To help address vaccine inequity cost drivers, a partnership between Serum Institute of India and PATH developed the 10-serotype PCV (PNEUMOSIL®), which is World Health Organization-prequalified and on the global market. It’s designed to improve inherent affordability while preserving performance, quality, and serotype coverage optimal for countries with high disease burdens in Africa, Asia, and Latin America. At a target price of $2 USD per dose for Gavi-eligible countries and for non-Gavi-eligible middle-income countries, the vaccine is priced significantly lower than other available PCVs. The savings can support immunization implementation and free up funds to be invested in other important public health priorities.
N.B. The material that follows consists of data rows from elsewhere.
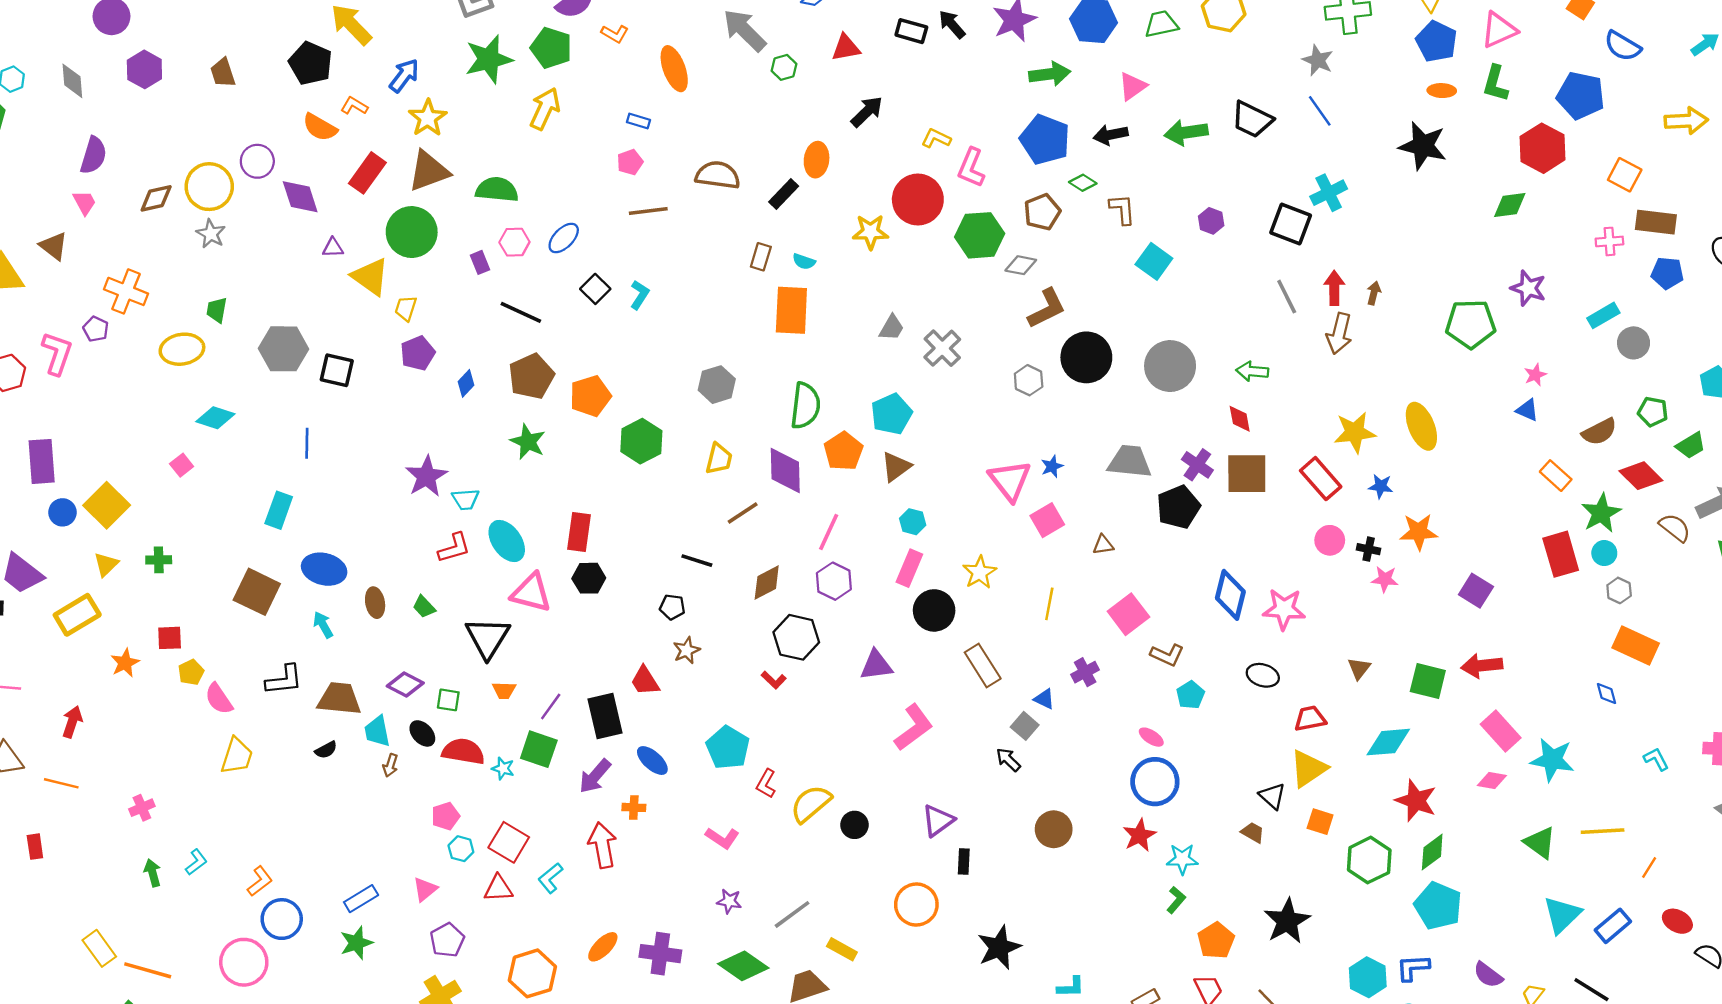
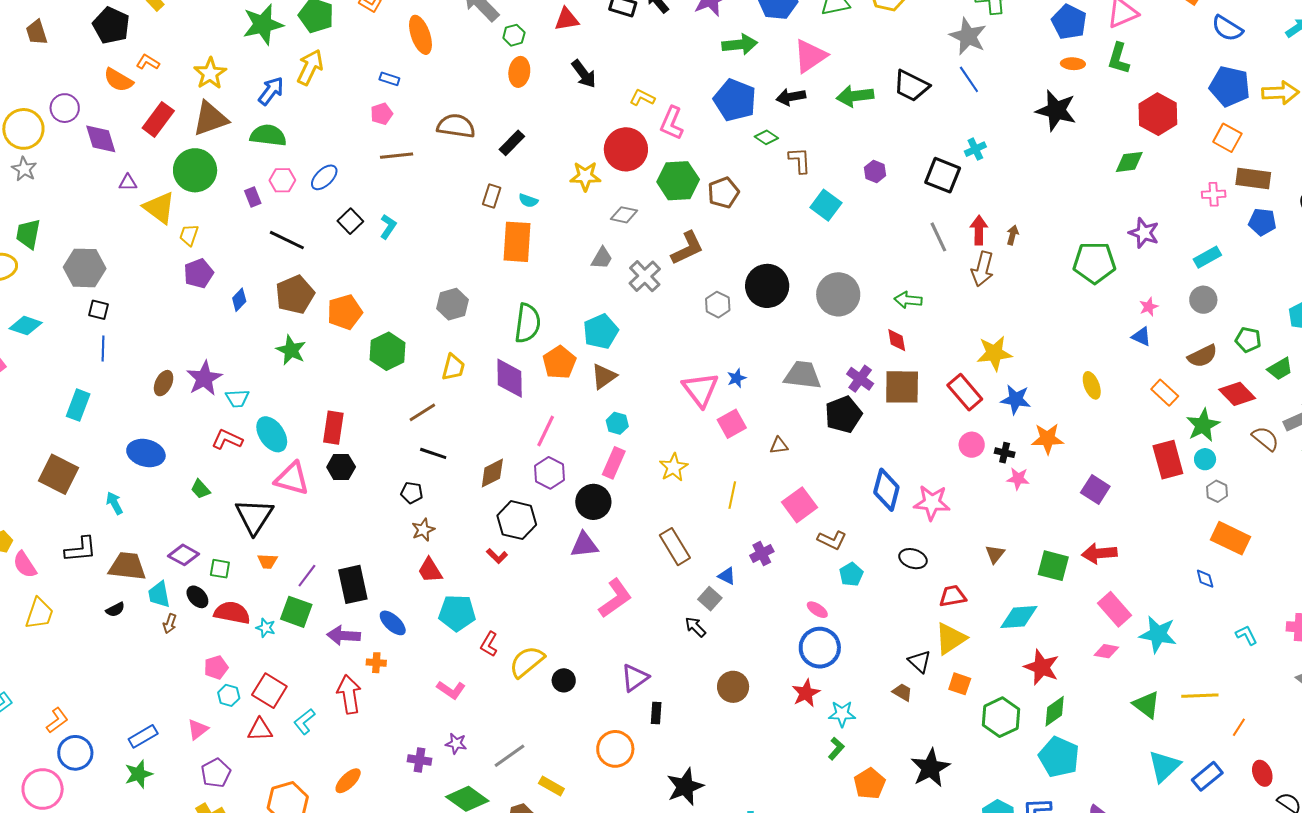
gray star: (1318, 60) -> (968, 36), size x1.4
blue arrow: (404, 76) -> (271, 91), moved
pink triangle: (1133, 86) -> (810, 56), size x1.4
blue pentagon: (1581, 96) -> (1230, 86), moved
black arrow: (867, 112) -> (584, 74), turned 96
orange ellipse: (817, 160) -> (519, 72), moved
cyan cross: (1329, 193) -> (975, 149), size x0.7
brown pentagon: (1042, 212) -> (723, 193), moved
gray diamond: (1021, 265) -> (624, 215), moved
brown L-shape: (1047, 308) -> (687, 248), moved
green trapezoid: (217, 310) -> (28, 234), size x1.4
gray circle: (1634, 343) -> (1203, 300), moved
black square: (337, 370) -> (98, 310), moved, size x0.7
yellow ellipse: (1421, 426) -> (1092, 385), moved, size x0.7
blue star: (1381, 486) -> (1016, 399), size x1.4
brown line: (743, 513) -> (422, 412), moved
red L-shape: (454, 548) -> (227, 439), turned -140
blue ellipse: (324, 569) -> (146, 453), moved
brown ellipse: (375, 603) -> (164, 383), moved, turned 35
black circle: (934, 610) -> (593, 502), moved
red trapezoid: (645, 681) -> (430, 570), moved
cyan pentagon: (728, 748) -> (457, 613), turned -30
purple arrow: (595, 776) -> (344, 636), turned 52
red ellipse: (1677, 921) -> (1262, 773), turned 40
purple cross: (660, 954) -> (419, 760), moved, size x0.7

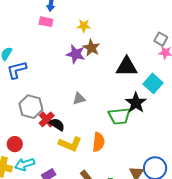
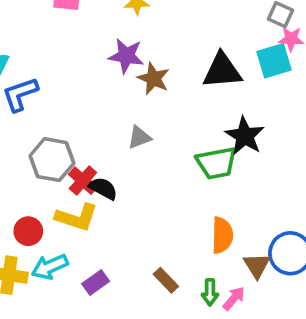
brown star: (91, 48) -> (153, 79), moved
cyan square: (153, 83) -> (274, 61), moved, turned 36
orange semicircle: (98, 142) -> (222, 235), moved
yellow L-shape: (70, 144) -> (77, 217), moved

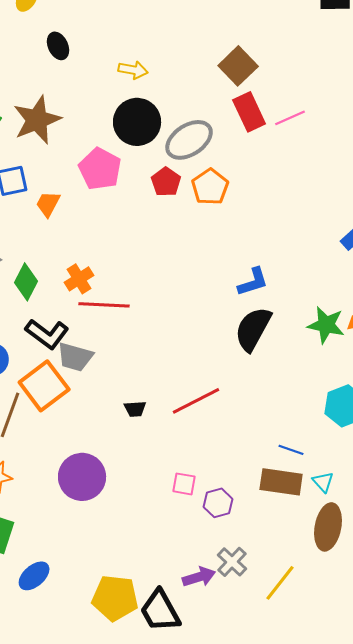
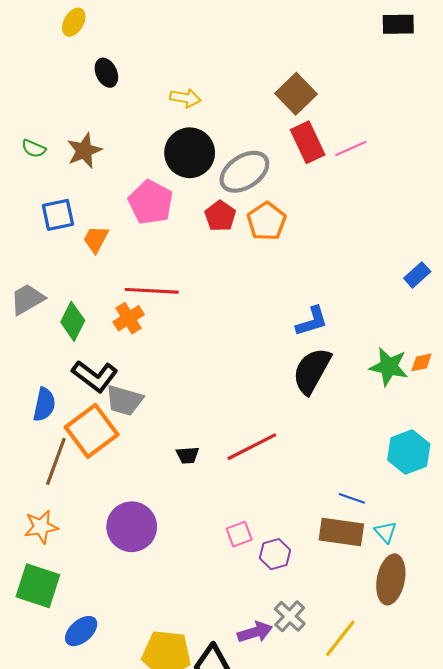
brown star: (37, 120) -> (84, 151), size x0.7
red line: (104, 305) -> (152, 291), moved
pink square: (184, 484) -> (239, 534), turned -30

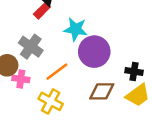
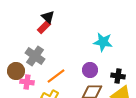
cyan star: (76, 29) -> (103, 42), moved
purple circle: (94, 52) -> (90, 70), moved, size x0.6

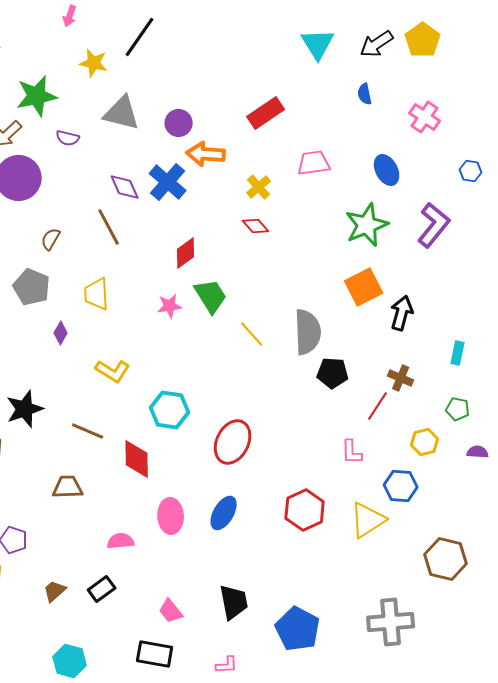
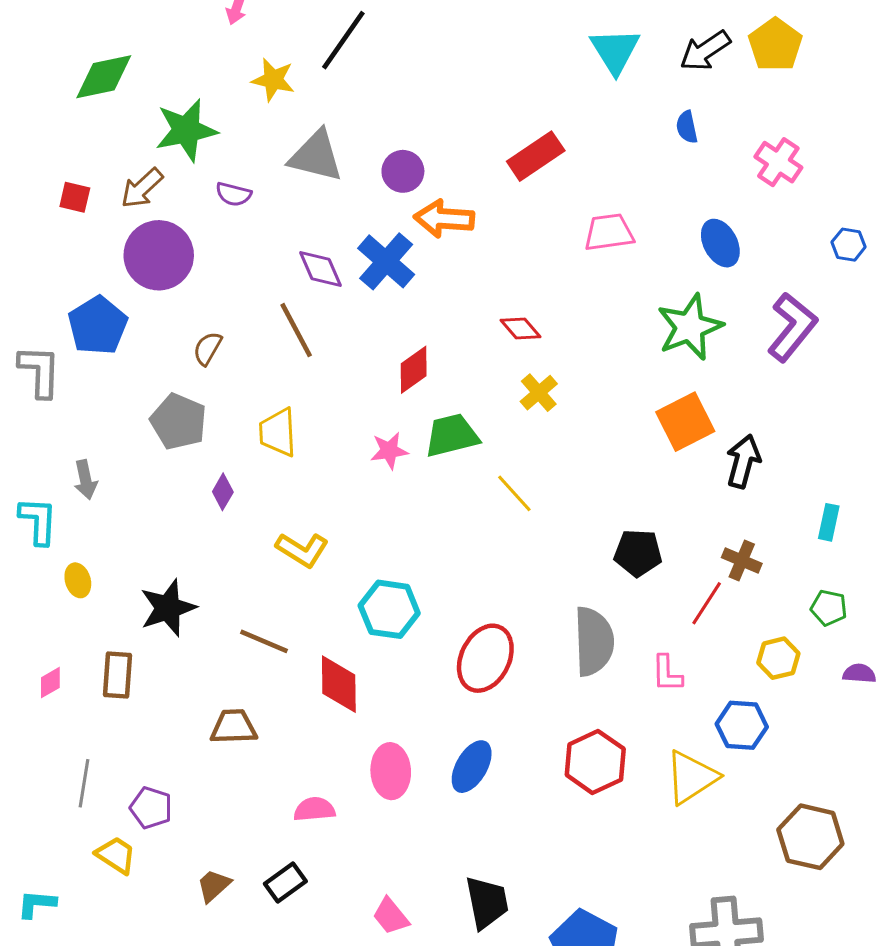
yellow cross: (259, 187) -> (539, 393), moved
green trapezoid: (211, 296) -> (452, 435), turned -72
gray semicircle: (308, 332) -> (594, 641), moved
Continuing to ensure that countries have affordable product choices is critical to closing immunization gaps and advancing vaccine program sustainability. PNEUMOSIL® is a great example of how Product Development Partnerships (leveraging the experience and expertise of private and nonprofit sectors) contribute to health equity. In less than five years since introduction, for instance, the vaccine has helped contribute to a global rise in PCV coverage, much of which is driven by Indiaadopting the vaccine and rapidly achieving coverage of 83 percent. It is also an option for countries that have already introduced PCVs, but face funding constraints. For example, South Africa, which has attained high levels of PCV coverage but is facing budgetary challenges, is switching to PNEUMOSIL®.
Ensuring equitable access to PCVs will not only save lives from pneumonia, but also from AMR. The U.S. Centers for Disease Control and Prevention have classified pneumococcus as a serious AMR threat. A recent WHO report found that vaccination with PCVs is effective at lowering infection rates and reducing the use of antibiotics, thus preserving their effectiveness, and recommends “high” vaccination levels among children. Further evidence shows PCVs can greatly reduce the prevalence of multidrug-resistant strains of disease and even reduce resistance to antibiotics. Though AMR has no quick solution, increasing coverage with already-existing vaccines and preventing pneumococcal disease before it starts is a step in the right direction.
Overall, the numbers are compelling: reaching the target pneumonia vaccination coverage of 90 percent could prevent more than 27,000 deaths annually and 1.5 million disability-adjusted life years, each of which represents the loss of the equivalent of one year of full health.
But this isn’t just about numbers. It’s about ensuring these numbers can become reality by providing affordable and accessible disease prevention options and giving every child a chance to live a healthy life.